What is due diligence?

Types of due diligence

How to conduct due diligence

 

What is due diligence? 

Also termed reasonable diligence and common diligence, Black’s Law Dictionary defines due diligence as “the diligence reasonably expected from, and ordinarily exercised by, a person who seeks to satisfy a legal requirement or to discharge an obligation.  

Due diligence in terms of corporations and securities is “a prospective buyer’s or broker’s investigation and analysis of a target company, a piece of property, or a newly issued security. 

Due diligence is one of the most crucial tasks that a lawyer can perform for a client planning a purchase or merger. Diligence teams ensure that undertaking a deal won’t backfire and damage their client’s operations. To do so, the diligence team must establish a seller’s risk profile by examining its past actions, its present situation, and its future ambitions. 

Types of due diligence  

There are various types of due diligence which fall into two general categories, “hard” due diligence and “soft” due diligence, though there are plenty of overlaps between the two.

Hard due diligence

Hard due diligence is a study of the facts about a potential purchase: analyzing numbers and data. It means delving into financial documents, contracts, licensing agreements, litigation proceedings. Further, it’s about determining a seller’s tax exposures and liabilities and assessing if the target complies with various regulations and laws.

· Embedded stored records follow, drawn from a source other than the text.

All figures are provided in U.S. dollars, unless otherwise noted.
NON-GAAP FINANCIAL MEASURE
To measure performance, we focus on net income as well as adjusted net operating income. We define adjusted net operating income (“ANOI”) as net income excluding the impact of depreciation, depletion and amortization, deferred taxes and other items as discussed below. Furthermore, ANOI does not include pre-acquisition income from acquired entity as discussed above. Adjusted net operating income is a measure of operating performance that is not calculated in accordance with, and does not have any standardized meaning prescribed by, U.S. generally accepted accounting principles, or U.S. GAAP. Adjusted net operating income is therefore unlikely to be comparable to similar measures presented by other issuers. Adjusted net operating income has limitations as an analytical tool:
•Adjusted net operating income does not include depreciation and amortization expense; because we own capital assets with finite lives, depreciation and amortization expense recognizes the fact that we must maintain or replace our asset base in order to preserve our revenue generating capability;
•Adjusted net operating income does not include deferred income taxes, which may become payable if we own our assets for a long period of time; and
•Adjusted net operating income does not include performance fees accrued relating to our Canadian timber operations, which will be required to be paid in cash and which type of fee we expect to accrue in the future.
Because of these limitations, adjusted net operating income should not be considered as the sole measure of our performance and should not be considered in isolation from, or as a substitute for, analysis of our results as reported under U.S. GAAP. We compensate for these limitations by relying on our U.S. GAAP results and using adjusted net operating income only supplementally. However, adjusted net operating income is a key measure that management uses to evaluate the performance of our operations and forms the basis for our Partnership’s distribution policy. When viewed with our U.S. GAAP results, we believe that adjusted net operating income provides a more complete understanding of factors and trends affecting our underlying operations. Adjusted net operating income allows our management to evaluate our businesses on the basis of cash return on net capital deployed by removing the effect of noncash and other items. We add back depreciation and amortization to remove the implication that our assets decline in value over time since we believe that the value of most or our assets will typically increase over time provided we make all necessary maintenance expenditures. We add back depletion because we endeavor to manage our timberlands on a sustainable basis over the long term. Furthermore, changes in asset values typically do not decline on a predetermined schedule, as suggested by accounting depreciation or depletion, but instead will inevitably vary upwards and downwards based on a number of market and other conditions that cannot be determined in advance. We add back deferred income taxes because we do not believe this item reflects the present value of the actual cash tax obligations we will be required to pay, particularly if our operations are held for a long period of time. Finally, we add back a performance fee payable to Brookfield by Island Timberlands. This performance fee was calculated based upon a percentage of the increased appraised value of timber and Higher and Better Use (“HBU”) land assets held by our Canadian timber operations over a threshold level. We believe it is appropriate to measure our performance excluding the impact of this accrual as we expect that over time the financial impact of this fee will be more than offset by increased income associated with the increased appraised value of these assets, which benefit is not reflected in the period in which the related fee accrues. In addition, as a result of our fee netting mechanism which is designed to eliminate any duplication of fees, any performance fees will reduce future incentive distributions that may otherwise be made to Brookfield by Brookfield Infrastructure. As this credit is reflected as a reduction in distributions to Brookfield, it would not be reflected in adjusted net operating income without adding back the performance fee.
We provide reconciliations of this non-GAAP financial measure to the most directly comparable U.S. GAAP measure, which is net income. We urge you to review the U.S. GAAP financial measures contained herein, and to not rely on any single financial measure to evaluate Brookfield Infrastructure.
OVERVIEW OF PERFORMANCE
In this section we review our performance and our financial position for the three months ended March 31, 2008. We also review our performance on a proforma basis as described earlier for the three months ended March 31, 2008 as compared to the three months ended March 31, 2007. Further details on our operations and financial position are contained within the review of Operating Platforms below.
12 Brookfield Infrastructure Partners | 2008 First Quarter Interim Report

Areas of diligence here include:

  • Operational due diligence
  • Tax due diligence
  • Legal due diligence
  • IP due diligence

Soft due diligence

Soft due diligence investigates a seller’s corporate culture. Diligence teams analyze how the seller’s business works, from its managers to its employees to its customers and clients, and how much of an integration challenge these could pose.

Areas of diligence here include:

  • Commercial due diligence
  • Human resources due diligence
  • Environmental due diligence

Conducting diligence means acquiring in-depth knowledge of the seller, across a wide variety of areas and in different contexts.

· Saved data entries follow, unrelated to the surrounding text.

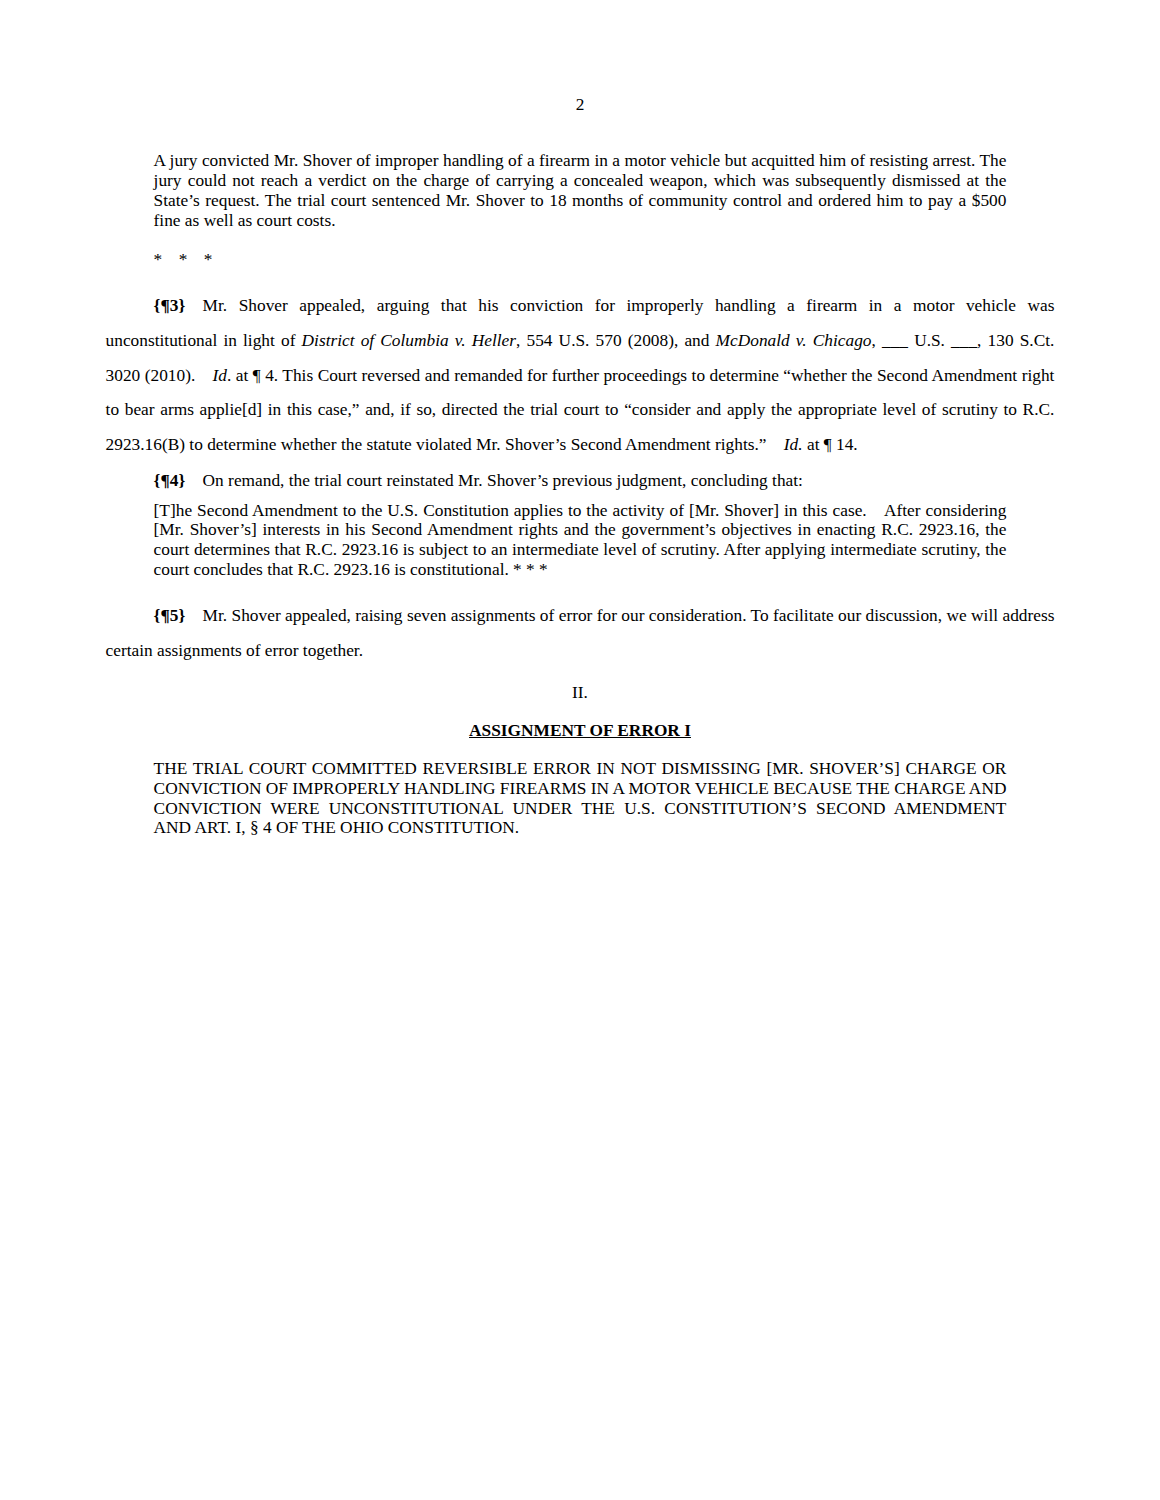2
A jury convicted Mr. Shover of improper handling of a firearm in a motor vehicle but acquitted him of resisting arrest. The jury could not reach a verdict on the charge of carrying a concealed weapon, which was subsequently dismissed at the State’s request. The trial court sentenced Mr. Shover to 18 months of community control and ordered him to pay a $500 fine as well as court costs.
* * *
{¶3} Mr. Shover appealed, arguing that his conviction for improperly handling a firearm in a motor vehicle was unconstitutional in light of District of Columbia v. Heller, 554 U.S. 570 (2008), and McDonald v. Chicago, ___ U.S. ___, 130 S.Ct. 3020 (2010). Id. at ¶ 4. This Court reversed and remanded for further proceedings to determine “whether the Second Amendment right to bear arms applie[d] in this case,” and, if so, directed the trial court to “consider and apply the appropriate level of scrutiny to R.C. 2923.16(B) to determine whether the statute violated Mr. Shover’s Second Amendment rights.” Id. at ¶ 14.
{¶4} On remand, the trial court reinstated Mr. Shover’s previous judgment, concluding that:
[T]he Second Amendment to the U.S. Constitution applies to the activity of [Mr. Shover] in this case. After considering [Mr. Shover’s] interests in his Second Amendment rights and the government’s objectives in enacting R.C. 2923.16, the court determines that R.C. 2923.16 is subject to an intermediate level of scrutiny. After applying intermediate scrutiny, the court concludes that R.C. 2923.16 is constitutional. * * *
{¶5} Mr. Shover appealed, raising seven assignments of error for our consideration. To facilitate our discussion, we will address certain assignments of error together.
II.
ASSIGNMENT OF ERROR I
THE TRIAL COURT COMMITTED REVERSIBLE ERROR IN NOT DISMISSING [MR. SHOVER’S] CHARGE OR CONVICTION OF IMPROPERLY HANDLING FIREARMS IN A MOTOR VEHICLE BECAUSE THE CHARGE AND CONVICTION WERE UNCONSTITUTIONAL UNDER THE U.S. CONSTITUTION’S SECOND AMENDMENT AND ART. I, § 4 OF THE OHIO CONSTITUTION.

For example, there’s the financial context:

  • If the buyer is acquiring a company, is this company financially sound?
  • If it entails a real estate purchase, has the current owner correctly valued the property
  • Does it have any outstanding claims on it, like government liens?

Then there’s the operational context:

  • How does the potential acquisition function?
  • Are there flaws in its business model—serious enough for the buyer to consider pulling out of the deal?

The diligence team should give the buyer everything that it needs to make a well-informed strategic decision.

 

Context-specific due diligence ↓

 

 

M&A due diligence

Due diligence can make or break a merger or acquisition. Conducting diligence is how the prospective buyer gathers evidence to determine whether the seller is financially sound, to see if it’s a good cultural and technological fit for its existing operations, and what issues could delay or end the deal.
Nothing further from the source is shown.